My Sister-'The Athlete'

          Growing up, I loved to play any kind of sport with my brothers. We all played soccer and softball, football and basketball together. I tried my best to play as hard as I could and compete at a level that was equal or acceptable to them. I always liked being the tom boy. That name was something that not only defined my way of thinking, but the role I have carried throughout my life. I have always loved being able to play sports with the boys and beat the girls. I thought that sports defined me. In a way I still believe they do, but I have learned a lot this year. I never realized what I was missing out on by being a tom boy until recently.
          As I have mentioned, I currently live with nine beautiful girls and it's really easy to get intimidated by them. They are all really pretty and they know just how to work it. I always thought that in some way being a girly girl was a downer. I didn't want to be seen as vulnerable, weak, or inferior. I tried so hard to be equal, strong, and powerful that I didn't even consider the other things. I didn't learn how to curl my hair. I didn't learn how to accentuate my features. I didn't learn about style or clothes. I didn't learn how to flirt without being sarcastic and full of trash talk. 
          I have really wished lately that I would have chosen to be the pretty girl instead of the athletic girl. Now, don't get me wrong I love to play sports-I just wish more of the boys I play against would look at me differently. I have always taken great pride in being one of the guys...lately though, I have felt like I have lost my femininity. I find it weird that I never considered being both. I have learned that it's okay to be gentle, to wear nail polish, to buy earrings, and to ask for help. I want to try really hard to be prettier. It's a little bit of a struggle for me, because for so long I thought that I could only be the athlete or the pretty girl. I could never stand the thought of giving up the athlete; but, now I am realizing that I can be both.
          I think a big part of why I want to change so much has to do with my sister-'The Cheerleader'. She is incredibly talented and athletic: a tumbler. She can flip, cheer, scream, dance, and she does it all well. She is completely fit and built-yet, she is still gorgeous. She knows more about make up and clothes then I do and she has really started maturing. It's a scary thought. Next year she will be a high school cheerleader and I worry about her. What if she's too pretty? I worry about high school boys! My sister is going to be the one girl I always resented growing up in high school, and I have to admit it's a little therapeutic. 
          She has helped me see the world differently and I have no doubt that she was supposed to teach me something. She is different than everyone else in our family. She is still an athlete, she is just something else too. The girl is awesome. She has never been afraid to be herself or to be unique. I learn from her. I love her so much. I am so thankful for such a sweet little sister. She has changed my life-she has changed me. I had a hard time connecting with her for the longest time because our interests were so different. I came home and she wanted to get all dressed up and go to the mall, or the salon, or shopping. I wanted to play nintendo, or watch movies at home in sweats and play football. 
          I didn't know how we could find common ground. I wanted to spend time with her but I wanted both of us to enjoy it as well. I was jealous for a long time too. The sad thing is I know she thinks that I look down on her or think less of her for choosing to be a cheerleader, but the truth is-I admire her. When I call her 'The Cheerleader' it must be made known that it is a sign of respect and support. To her if I could, I would apologize and say, "You are great, truly an inspiration-and hear me when I say there is absolutely NOTHING wrong with you the way you are. You are beautiful on the inside and out and you are one of the most talented people I have ever met. You are warm, charming, sweet, gentle hearted, kind, and loving. You are the definition of a girl and that is an amazing thing."
          This realization has been pretty interesting. Either way, I am grateful for the revelation and the example of my sister in my life.
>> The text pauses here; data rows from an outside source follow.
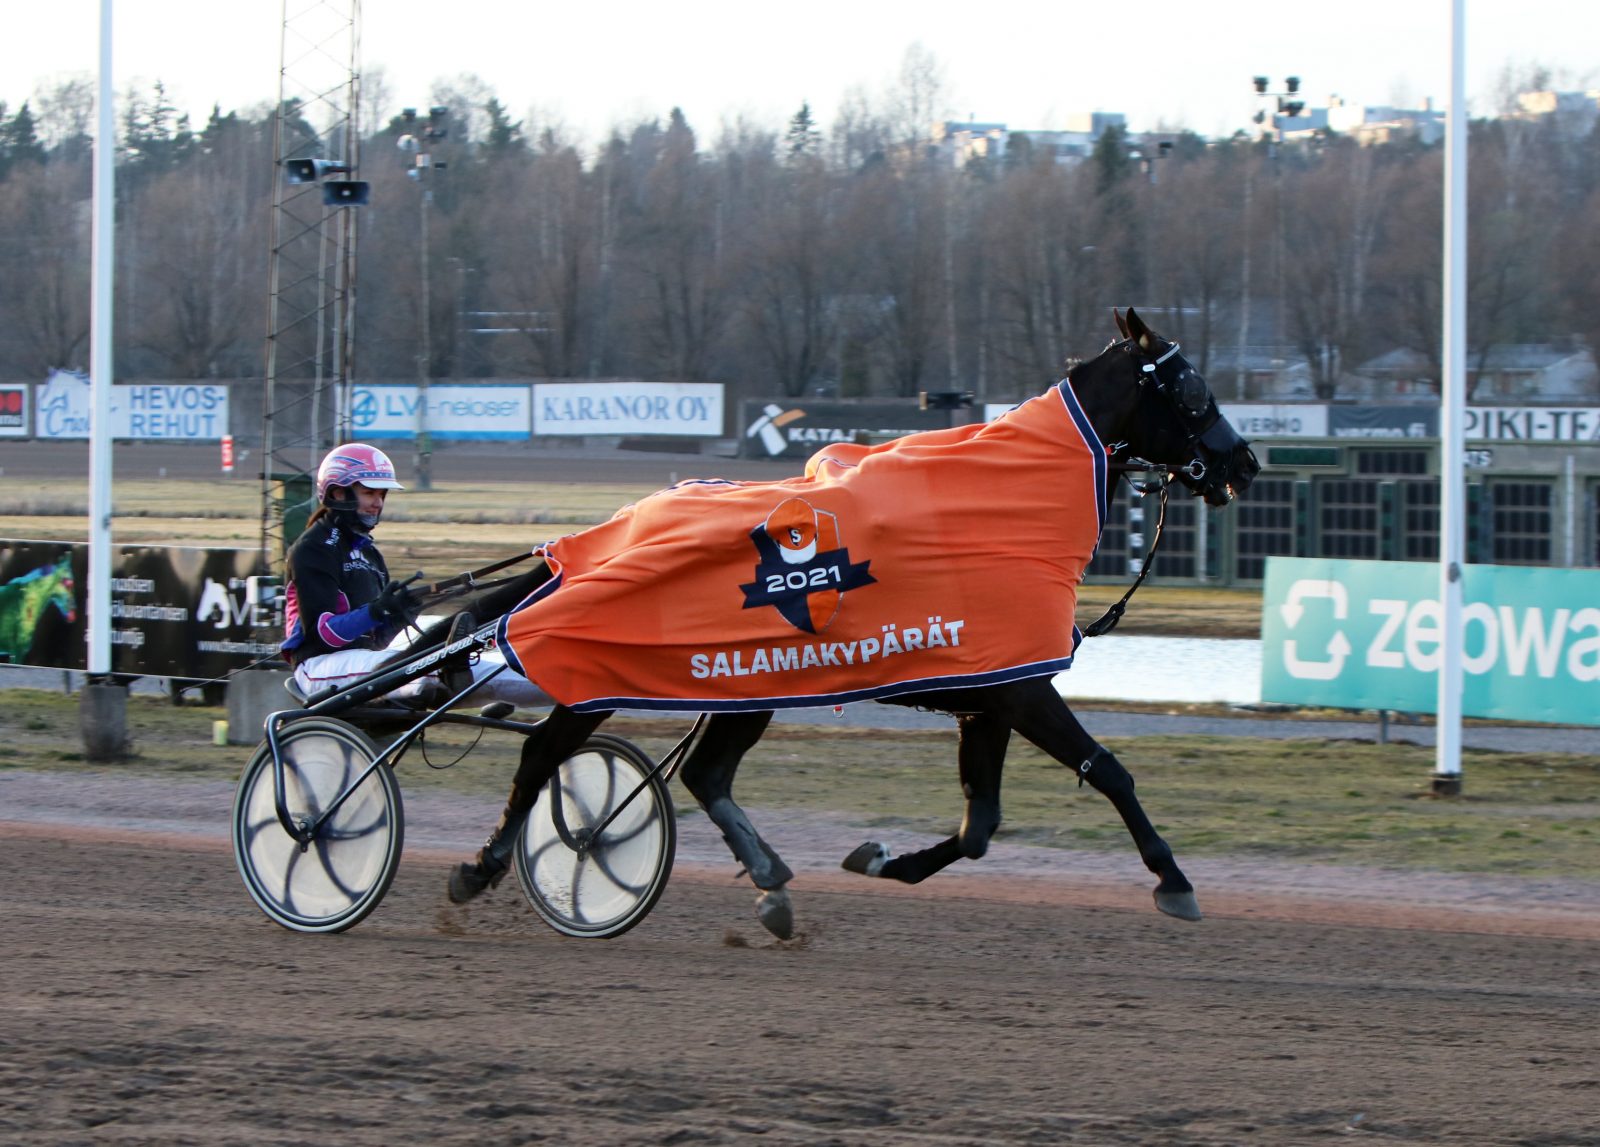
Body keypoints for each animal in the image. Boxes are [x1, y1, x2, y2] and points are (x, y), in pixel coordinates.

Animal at [444, 307, 1254, 940]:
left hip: (746, 685)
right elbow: (1109, 771)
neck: (1008, 508)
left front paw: (886, 859)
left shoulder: (989, 695)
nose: (1242, 462)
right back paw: (489, 862)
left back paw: (767, 877)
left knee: (705, 773)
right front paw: (1173, 878)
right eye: (1192, 387)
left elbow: (980, 828)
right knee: (544, 752)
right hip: (606, 670)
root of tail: (603, 536)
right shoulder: (1023, 690)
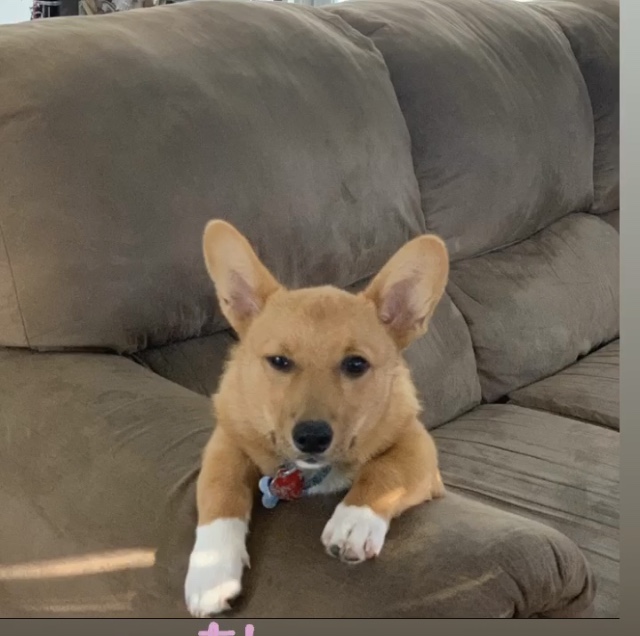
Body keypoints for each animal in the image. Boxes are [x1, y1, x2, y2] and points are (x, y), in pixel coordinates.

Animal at [185, 219, 449, 618]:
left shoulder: (418, 445)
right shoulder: (226, 440)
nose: (311, 437)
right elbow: (220, 490)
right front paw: (211, 574)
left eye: (356, 364)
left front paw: (354, 520)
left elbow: (387, 469)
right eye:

She is my best friend and she is my opposite in every way. I truly wish I could possess more of her Christ like qualities and her passion for life. I learn from her everyday and I think about her often. I miss her when I'm gone and I love going home and sleeping her her pink room. My favorite color is blue. She is helping me to fix some things, but for now I still think shopping is more painful than fun. Who knows, maybe one day she'll change that...I know she will try-and for that I will never stop being grateful. Oh the laughter and joy that you bring into my life little girl. I wish you would never grow up. I want you to stay little forever. 


          I LOVE you little one. Always remember you are the one and only 'Cheerleader' and I wouldn't want you to be anyone else. 

1 comment:

  1. You are so sweet. I agree with you 100% about your little cheerleader I love tha girl to. She is Amazing but I think she gets some of it from you & your great example to her.